5. The temptation to say “yes” in this arena can even become a smokescreen to hide your own shortcomings. When Lee Iacocca used to pitch Chrysler’s great warranty program, on the one hand it showed a sign of confidence – but it could also have been viewed as a message that: “You might have some issues with our cars, but please buy them anyway.”

6. Denove, C. and Power IV, J.D., Satisfaction: How Every Great Company Listens to the Voice of the Customer, New York, Portfolio: 2006, p. 121.

7. As Malcolm Gladwell points out in his book Blink! the research methodologies that led to the Coke fiasco did not take a “big picture” view and concentrated on a blind taste test.
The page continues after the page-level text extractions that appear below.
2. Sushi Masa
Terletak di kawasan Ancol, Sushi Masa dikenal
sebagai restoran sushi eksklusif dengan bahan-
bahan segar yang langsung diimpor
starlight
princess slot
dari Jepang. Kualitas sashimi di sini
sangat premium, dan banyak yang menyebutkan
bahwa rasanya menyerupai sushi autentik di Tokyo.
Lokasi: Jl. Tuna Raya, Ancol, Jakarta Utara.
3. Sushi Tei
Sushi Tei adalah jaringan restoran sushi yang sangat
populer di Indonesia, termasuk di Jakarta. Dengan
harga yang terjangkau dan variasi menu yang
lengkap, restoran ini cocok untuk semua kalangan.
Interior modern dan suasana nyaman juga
8. See “RAZR’S edge: How a team of engineers and designers defied Motorola’s own rules to create the cellphone that revived their company.” 05/31/magazines/fortune/razr_greatteams_fortune/.

9. We probably also underestimate the pace of change in the past, either because it’s a distant memory or simply because we weren’t around to notice it. It was a mere decade from the first flight at Kitty Hawk to the first scheduled commercial air travel. Radar was conceived, perfected, and put into widespread use within the time frame of World War II.

10. Bodanis, D. “Slow Forward: Is the Speed of Technological Change an Illusion?” Discover magazine, June 2006, pp. 46–49.